BANGALORE (Reuters) - Sharp Corp (6753.T) will reduce LCD panel production for up to two months starting this month, adjusting supplies as TV inventories pile up in the United States and China, the Nikkei business daily reported.
The company will lower the capacity utilization rate by 20 to 30 percent at its new Sakai factory, which makes panels of 40 inches and up, and cut panel supplies to TV makers including Sony Corp (6758.T), the business daily said.
However, production of panels for Sharp’s own TVs will not be affected and it will maintain capacity utilization rates at its Kameyama plant in Mie Prefecture that makes small and mid-size TV panels, the daily said.
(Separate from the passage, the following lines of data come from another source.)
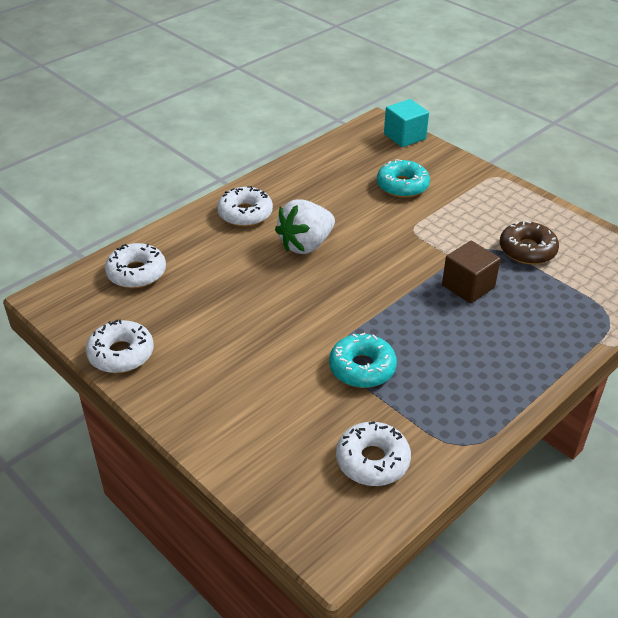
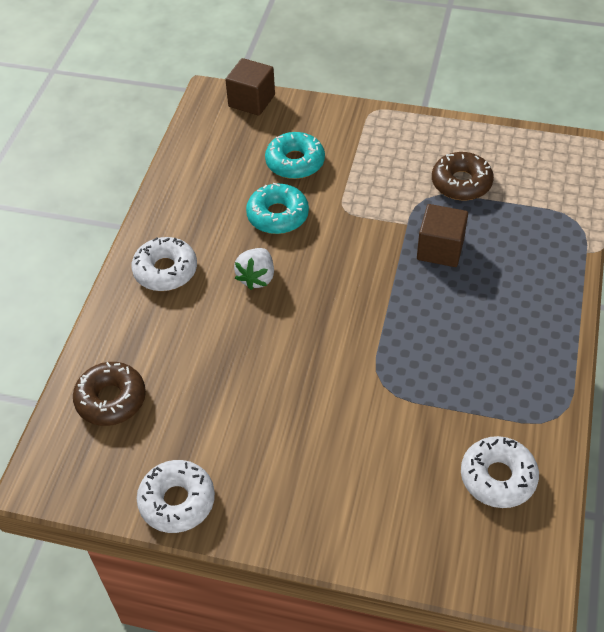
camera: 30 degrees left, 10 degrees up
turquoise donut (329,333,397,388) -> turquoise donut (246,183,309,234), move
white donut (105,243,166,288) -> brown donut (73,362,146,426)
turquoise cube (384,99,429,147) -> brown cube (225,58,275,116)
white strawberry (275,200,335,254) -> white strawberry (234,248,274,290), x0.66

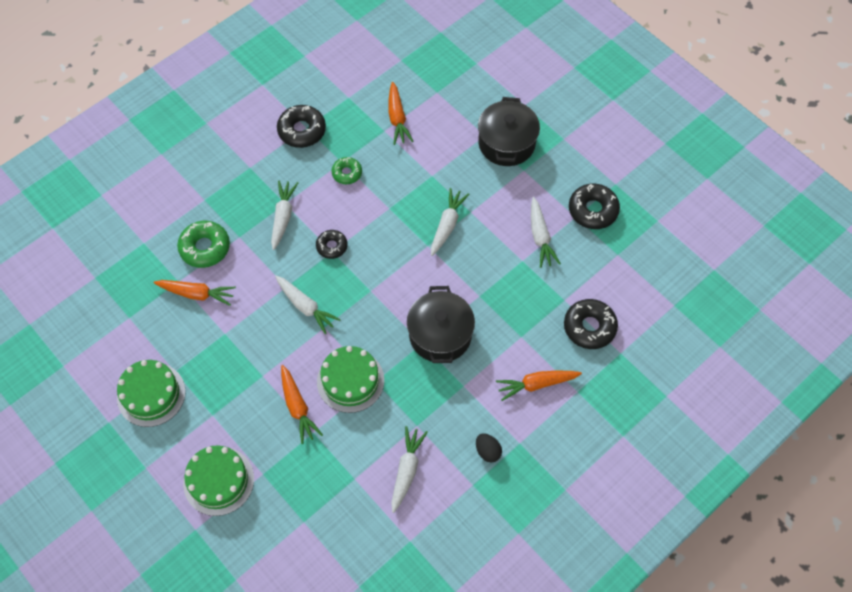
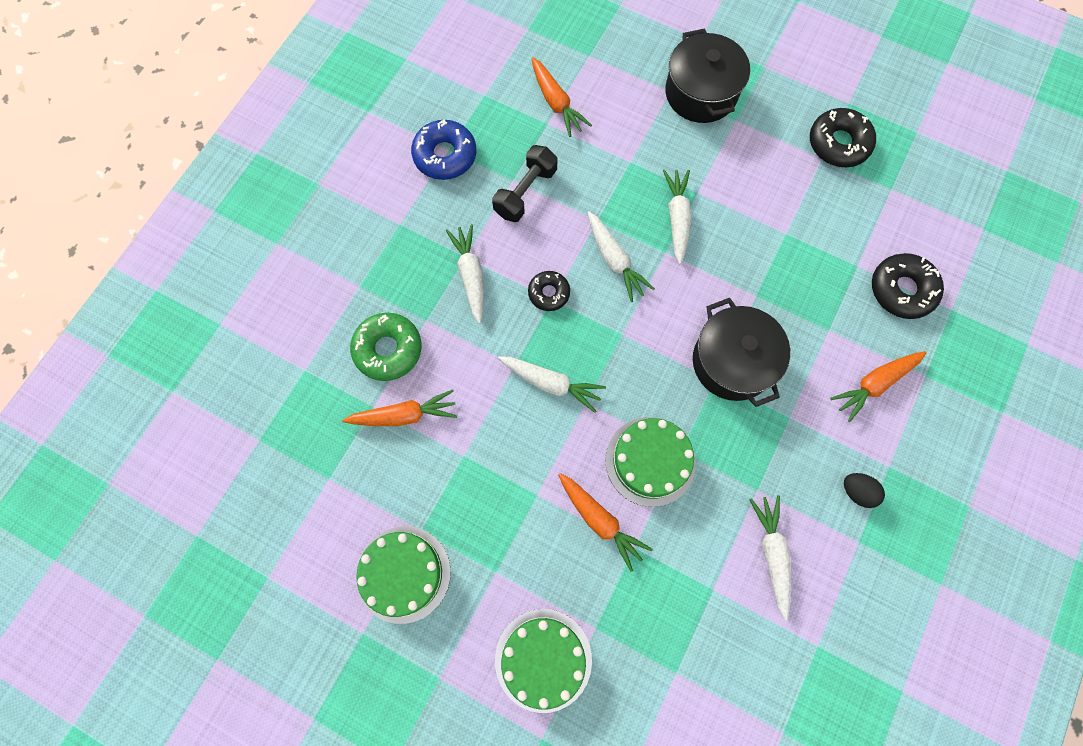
camera: 20 degrees left, 10 degrees up
white carrot (531,197,561,268) -> white carrot (587,211,655,302), move
green donut (331,157,362,184) -> black dumbbell (492,145,557,222)
black donut (277,105,326,148) -> blue donut (411,120,476,180)

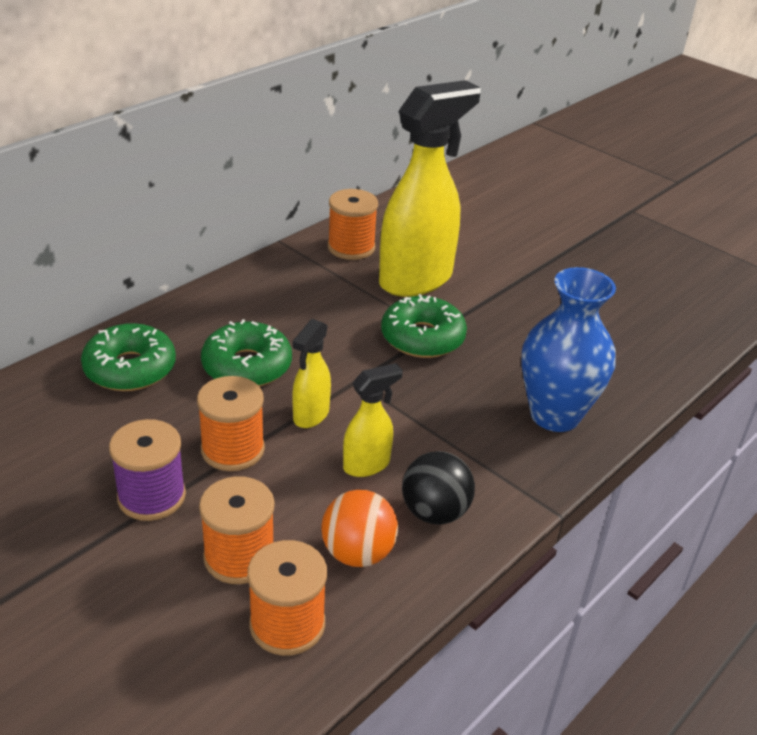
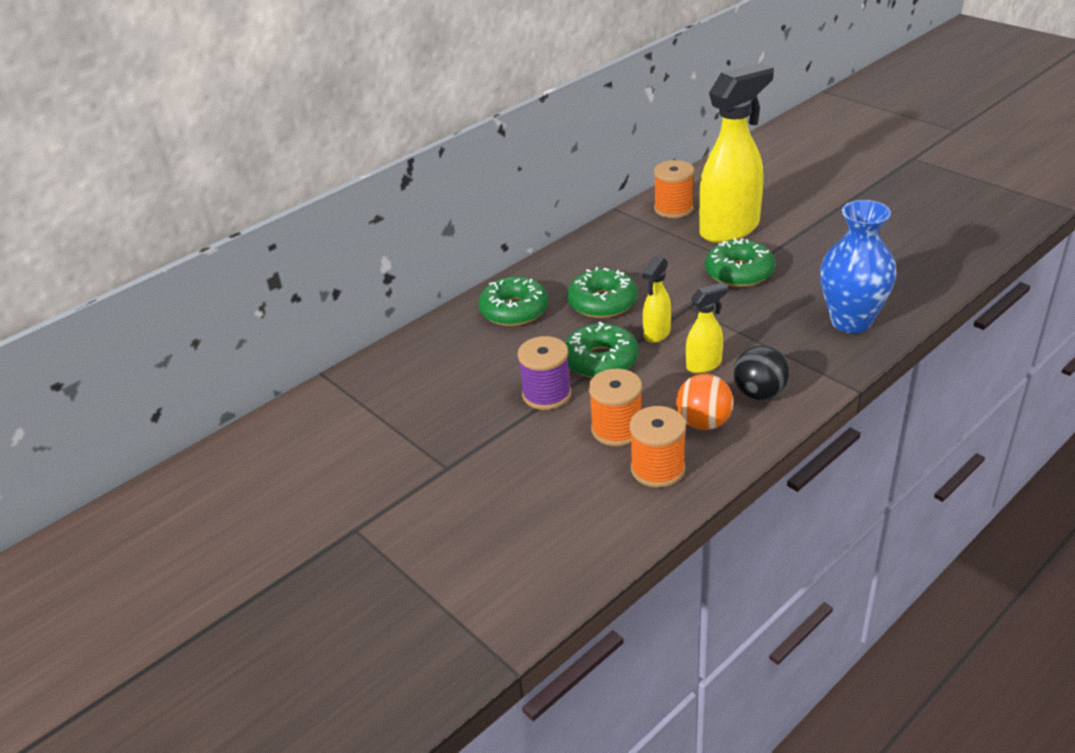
camera: 10 degrees right, 0 degrees up
orange spool (197,376,265,471) -> green donut (565,322,638,378)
A Sharp spokesman said the company would not comment whether it was considering such a plan.
LCD panels were in short supply in the first half of this year but TVs have started piling up in U.S. and Chinese warehouses as Chinese manufacturers’ production outpaced demand, the paper said.
LG Display (034220.KS) Chief Executive Kwon Young-soo said last month the company may cut production of LCDs due to weak demand from TV makers.
Sharp reaffirmed its TV sales target of 15 million units for the business year to March 2011, a rise of 47 percent from the previous year, the Nikkei said.
Sharp expects group operating profit to more than double to 120 billion yen ($1.41 billion), but a decline in panel sales to other manufacturers will likely erode this figure by 10 billion to 20 billion yen, the daily reported.
Shares of Sharp edged down 2.2 percent to 858 yen in early trading on Friday, underperforming the Nikkei stock average .N225, which shed 1.4 percent.